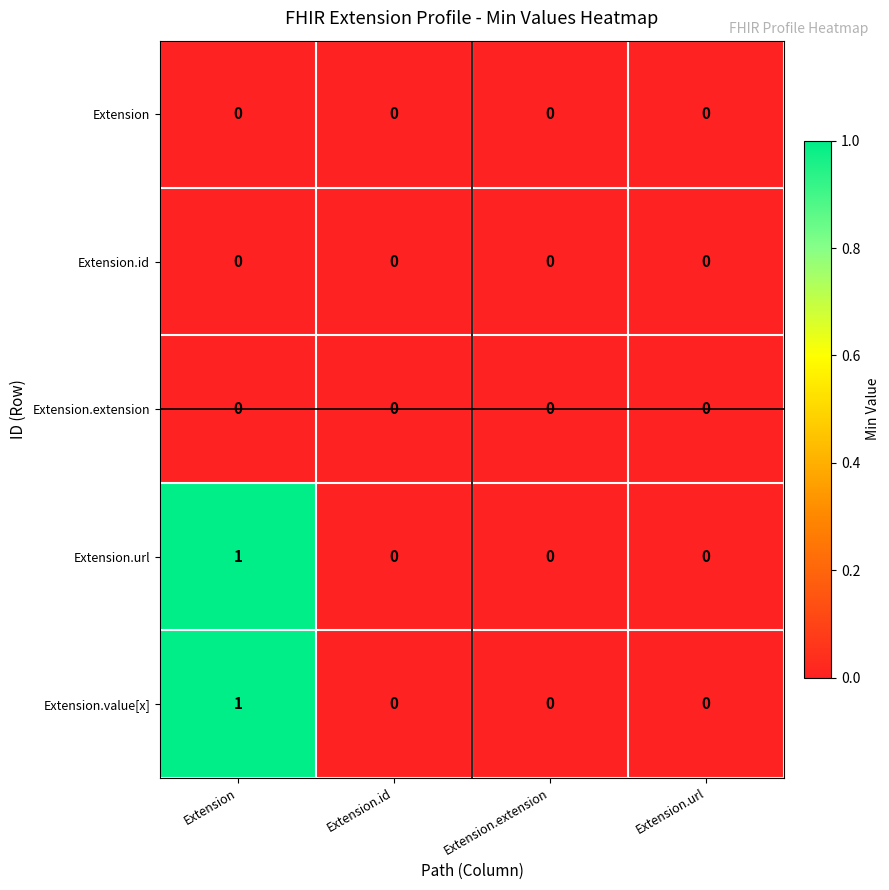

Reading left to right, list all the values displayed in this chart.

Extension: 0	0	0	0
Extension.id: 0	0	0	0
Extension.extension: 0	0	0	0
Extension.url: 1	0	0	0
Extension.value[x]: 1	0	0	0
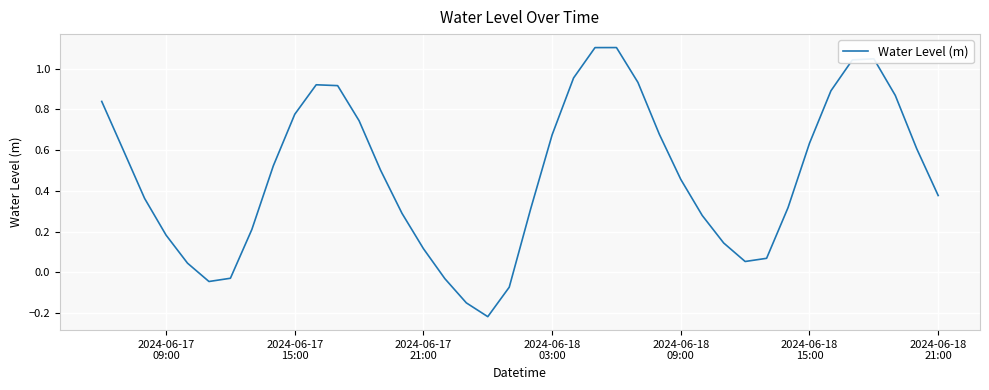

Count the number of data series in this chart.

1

========================================

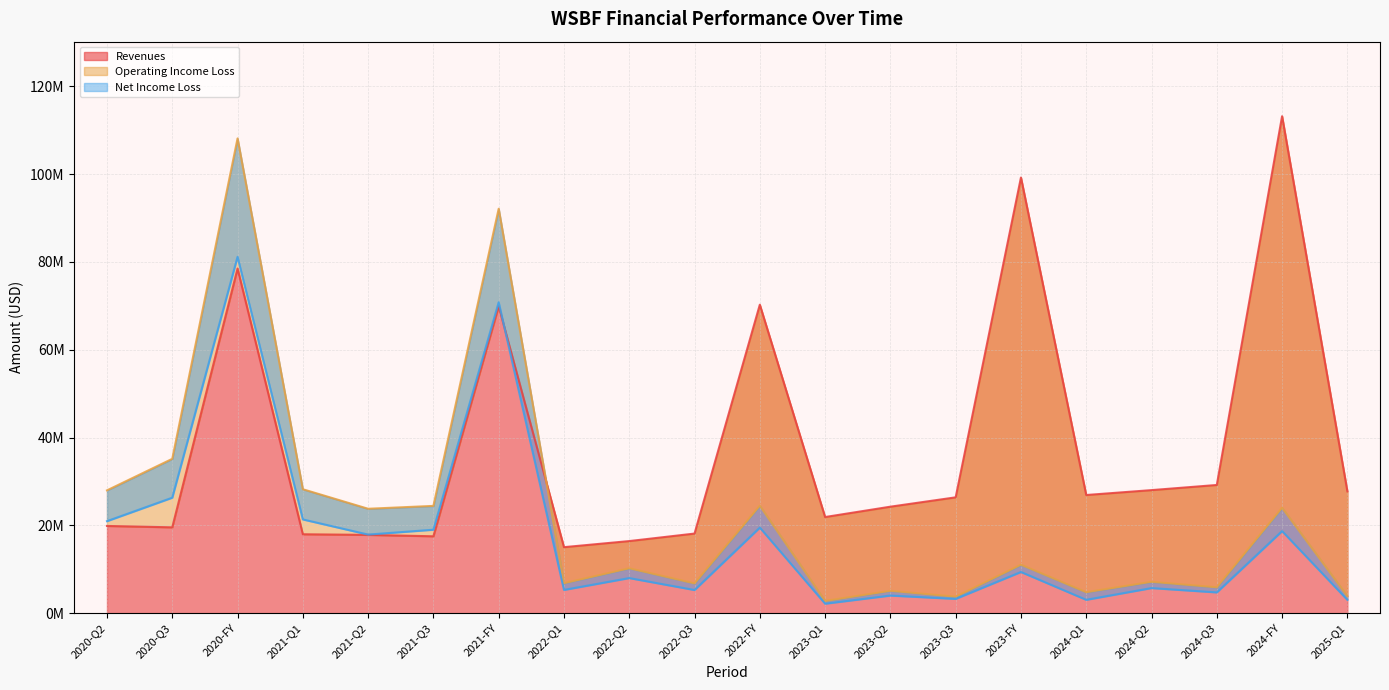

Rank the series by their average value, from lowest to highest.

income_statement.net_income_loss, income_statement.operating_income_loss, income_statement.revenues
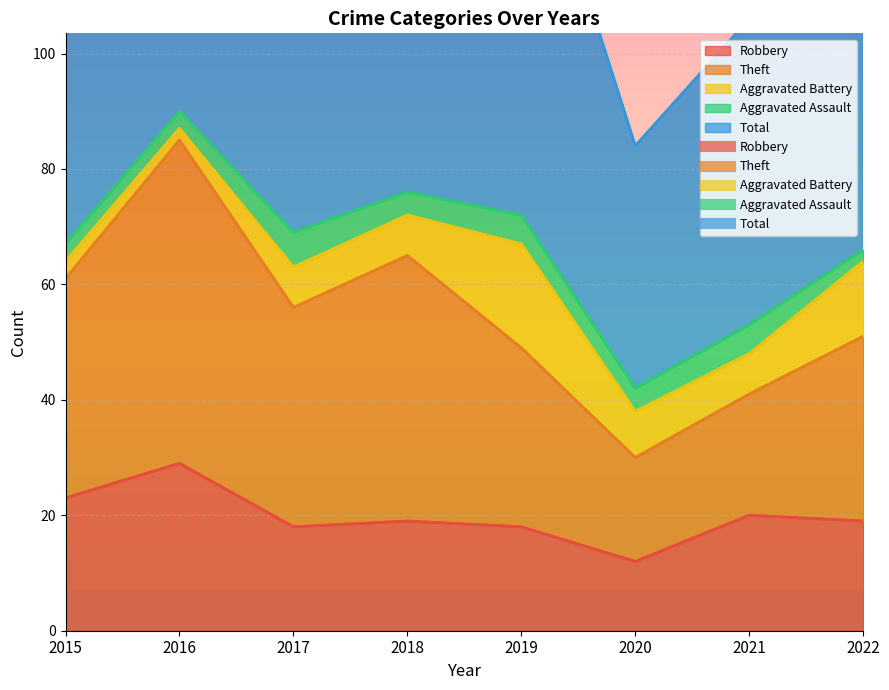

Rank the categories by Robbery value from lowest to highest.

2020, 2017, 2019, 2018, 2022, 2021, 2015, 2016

========================================

- [Brief]: Render the data that opens with the line containing "Rank the categories" and closes with the line containing "2020, 2017, 2019, 2018, 2022, 2021, 2015, 2016" as a Markdown table with the columns Row and Line, skipping blank lines.

- [Answer area]:
| Row | Line |
|---|---|
| 1 | Rank the categories by Robbery value from lowest to highest. |
| 2 | 2020, 2017, 2019, 2018, 2022, 2021, 2015, 2016 |